§ **DATA FOR PROCESSING**:
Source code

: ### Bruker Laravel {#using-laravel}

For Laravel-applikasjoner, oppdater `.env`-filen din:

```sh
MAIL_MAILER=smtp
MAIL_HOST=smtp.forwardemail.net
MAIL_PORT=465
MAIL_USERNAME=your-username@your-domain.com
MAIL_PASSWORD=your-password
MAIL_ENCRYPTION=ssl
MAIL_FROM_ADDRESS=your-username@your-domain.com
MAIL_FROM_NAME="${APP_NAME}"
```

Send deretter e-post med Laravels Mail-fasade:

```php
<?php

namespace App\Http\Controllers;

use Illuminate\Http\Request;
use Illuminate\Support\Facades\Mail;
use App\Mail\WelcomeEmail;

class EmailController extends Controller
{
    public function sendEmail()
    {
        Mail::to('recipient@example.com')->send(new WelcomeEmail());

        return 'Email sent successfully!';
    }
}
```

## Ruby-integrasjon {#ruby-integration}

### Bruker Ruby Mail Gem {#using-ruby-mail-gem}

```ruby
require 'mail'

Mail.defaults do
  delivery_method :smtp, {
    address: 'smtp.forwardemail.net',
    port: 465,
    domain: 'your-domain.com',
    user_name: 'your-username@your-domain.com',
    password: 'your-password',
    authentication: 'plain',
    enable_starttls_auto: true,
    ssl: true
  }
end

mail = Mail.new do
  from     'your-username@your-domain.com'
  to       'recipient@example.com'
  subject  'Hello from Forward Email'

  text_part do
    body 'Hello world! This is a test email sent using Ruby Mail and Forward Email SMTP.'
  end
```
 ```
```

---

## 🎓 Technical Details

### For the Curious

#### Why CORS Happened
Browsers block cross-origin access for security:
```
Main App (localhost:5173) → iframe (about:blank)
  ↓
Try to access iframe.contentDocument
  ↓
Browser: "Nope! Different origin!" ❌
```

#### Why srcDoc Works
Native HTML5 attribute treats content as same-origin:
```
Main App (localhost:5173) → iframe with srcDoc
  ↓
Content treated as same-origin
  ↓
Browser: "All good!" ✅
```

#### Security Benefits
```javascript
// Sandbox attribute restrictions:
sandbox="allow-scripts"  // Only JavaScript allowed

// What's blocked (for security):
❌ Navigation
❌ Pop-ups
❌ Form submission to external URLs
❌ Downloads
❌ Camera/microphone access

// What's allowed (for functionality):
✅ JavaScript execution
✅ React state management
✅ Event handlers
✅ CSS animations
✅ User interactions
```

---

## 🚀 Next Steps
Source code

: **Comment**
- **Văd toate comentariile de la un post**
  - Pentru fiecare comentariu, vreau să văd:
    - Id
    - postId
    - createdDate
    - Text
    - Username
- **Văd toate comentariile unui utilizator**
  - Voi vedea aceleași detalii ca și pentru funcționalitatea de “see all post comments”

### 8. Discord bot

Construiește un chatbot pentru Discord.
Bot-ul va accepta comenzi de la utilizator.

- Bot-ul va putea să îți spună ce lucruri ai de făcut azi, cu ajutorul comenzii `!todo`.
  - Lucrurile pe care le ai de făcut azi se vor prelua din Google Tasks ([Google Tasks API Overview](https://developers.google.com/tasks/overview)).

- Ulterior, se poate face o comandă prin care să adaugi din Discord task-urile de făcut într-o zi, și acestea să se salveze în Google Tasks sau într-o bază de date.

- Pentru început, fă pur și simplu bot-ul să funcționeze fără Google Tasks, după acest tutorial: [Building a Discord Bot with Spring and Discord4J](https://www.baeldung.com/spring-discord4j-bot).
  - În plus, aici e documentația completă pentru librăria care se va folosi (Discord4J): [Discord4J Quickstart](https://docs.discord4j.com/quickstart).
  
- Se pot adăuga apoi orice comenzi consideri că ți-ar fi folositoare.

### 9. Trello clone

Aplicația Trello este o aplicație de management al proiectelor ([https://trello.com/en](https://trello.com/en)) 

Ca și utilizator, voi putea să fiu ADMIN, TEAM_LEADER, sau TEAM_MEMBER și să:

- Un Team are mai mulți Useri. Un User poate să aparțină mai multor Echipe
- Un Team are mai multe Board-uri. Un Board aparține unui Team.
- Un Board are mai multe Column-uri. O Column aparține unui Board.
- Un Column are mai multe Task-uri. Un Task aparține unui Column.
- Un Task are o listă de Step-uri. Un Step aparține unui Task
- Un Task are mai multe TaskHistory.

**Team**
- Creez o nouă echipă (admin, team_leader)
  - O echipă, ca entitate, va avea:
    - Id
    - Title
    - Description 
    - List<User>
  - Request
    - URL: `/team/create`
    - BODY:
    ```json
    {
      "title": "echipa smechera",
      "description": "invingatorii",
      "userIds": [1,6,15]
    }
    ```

§ **WHAT TO PRODUCE**: Start to finish, transcribe the listing above exactly.

§ **EXERCISE RESPONSE**:
Source code

: ### Bruker Laravel {#using-laravel}

For Laravel-applikasjoner, oppdater `.env`-filen din:

```sh
MAIL_MAILER=smtp
MAIL_HOST=smtp.forwardemail.net
MAIL_PORT=465
MAIL_USERNAME=your-username@your-domain.com
MAIL_PASSWORD=your-password
MAIL_ENCRYPTION=ssl
MAIL_FROM_ADDRESS=your-username@your-domain.com
MAIL_FROM_NAME="${APP_NAME}"
```

Send deretter e-post med Laravels Mail-fasade:

```php
<?php

namespace App\Http\Controllers;

use Illuminate\Http\Request;
use Illuminate\Support\Facades\Mail;
use App\Mail\WelcomeEmail;

class EmailController extends Controller
{
    public function sendEmail()
    {
        Mail::to('recipient@example.com')->send(new WelcomeEmail());

        return 'Email sent successfully!';
    }
}
```

## Ruby-integrasjon {#ruby-integration}

### Bruker Ruby Mail Gem {#using-ruby-mail-gem}

```ruby
require 'mail'

Mail.defaults do
  delivery_method :smtp, {
    address: 'smtp.forwardemail.net',
    port: 465,
    domain: 'your-domain.com',
    user_name: 'your-username@your-domain.com',
    password: 'your-password',
    authentication: 'plain',
    enable_starttls_auto: true,
    ssl: true
  }
end

mail = Mail.new do
  from     'your-username@your-domain.com'
  to       'recipient@example.com'
  subject  'Hello from Forward Email'

  text_part do
    body 'Hello world! This is a test email sent using Ruby Mail and Forward Email SMTP.'
  end
```
 ```
```

---

## 🎓 Technical Details

### For the Curious

#### Why CORS Happened
Browsers block cross-origin access for security:
```
Main App (localhost:5173) → iframe (about:blank)
  ↓
Try to access iframe.contentDocument
  ↓
Browser: "Nope! Different origin!" ❌
```

#### Why srcDoc Works
Native HTML5 attribute treats content as same-origin:
```
Main App (localhost:5173) → iframe with srcDoc
  ↓
Content treated as same-origin
  ↓
Browser: "All good!" ✅
```

#### Security Benefits
```javascript
// Sandbox attribute restrictions:
sandbox="allow-scripts"  // Only JavaScript allowed

// What's blocked (for security):
❌ Navigation
❌ Pop-ups
❌ Form submission to external URLs
❌ Downloads
❌ Camera/microphone access

// What's allowed (for functionality):
✅ JavaScript execution
✅ React state management
✅ Event handlers
✅ CSS animations
✅ User interactions
```

---

## 🚀 Next Steps
Source code

: **Comment**
- **Văd toate comentariile de la un post**
  - Pentru fiecare comentariu, vreau să văd:
    - Id
    - postId
    - createdDate
    - Text
    - Username
- **Văd toate comentariile unui utilizator**
  - Voi vedea aceleași detalii ca și pentru funcționalitatea de “see all post comments”

### 8. Discord bot

Construiește un chatbot pentru Discord.
Bot-ul va accepta comenzi de la utilizator.

- Bot-ul va putea să îți spună ce lucruri ai de făcut azi, cu ajutorul comenzii `!todo`.
  - Lucrurile pe care le ai de făcut azi se vor prelua din Google Tasks ([Google Tasks API Overview](https://developers.google.com/tasks/overview)).

- Ulterior, se poate face o comandă prin care să adaugi din Discord task-urile de făcut într-o zi, și acestea să se salveze în Google Tasks sau într-o bază de date.

- Pentru început, fă pur și simplu bot-ul să funcționeze fără Google Tasks, după acest tutorial: [Building a Discord Bot with Spring and Discord4J](https://www.baeldung.com/spring-discord4j-bot).
  - În plus, aici e documentația completă pentru librăria care se va folosi (Discord4J): [Discord4J Quickstart](https://docs.discord4j.com/quickstart).
  
- Se pot adăuga apoi orice comenzi consideri că ți-ar fi folositoare.

### 9. Trello clone

Aplicația Trello este o aplicație de management al proiectelor ([https://trello.com/en](https://trello.com/en)) 

Ca și utilizator, voi putea să fiu ADMIN, TEAM_LEADER, sau TEAM_MEMBER și să:

- Un Team are mai mulți Useri. Un User poate să aparțină mai multor Echipe
- Un Team are mai multe Board-uri. Un Board aparține unui Team.
- Un Board are mai multe Column-uri. O Column aparține unui Board.
- Un Column are mai multe Task-uri. Un Task aparține unui Column.
- Un Task are o listă de Step-uri. Un Step aparține unui Task
- Un Task are mai multe TaskHistory.

**Team**
- Creez o nouă echipă (admin, team_leader)
  - O echipă, ca entitate, va avea:
    - Id
    - Title
    - Description 
    - List<User>
  - Request
    - URL: `/team/create`
    - BODY:
    ```json
    {
      "title": "echipa smechera",
      "description": "invingatorii",
      "userIds": [1,6,15]
    }
    ```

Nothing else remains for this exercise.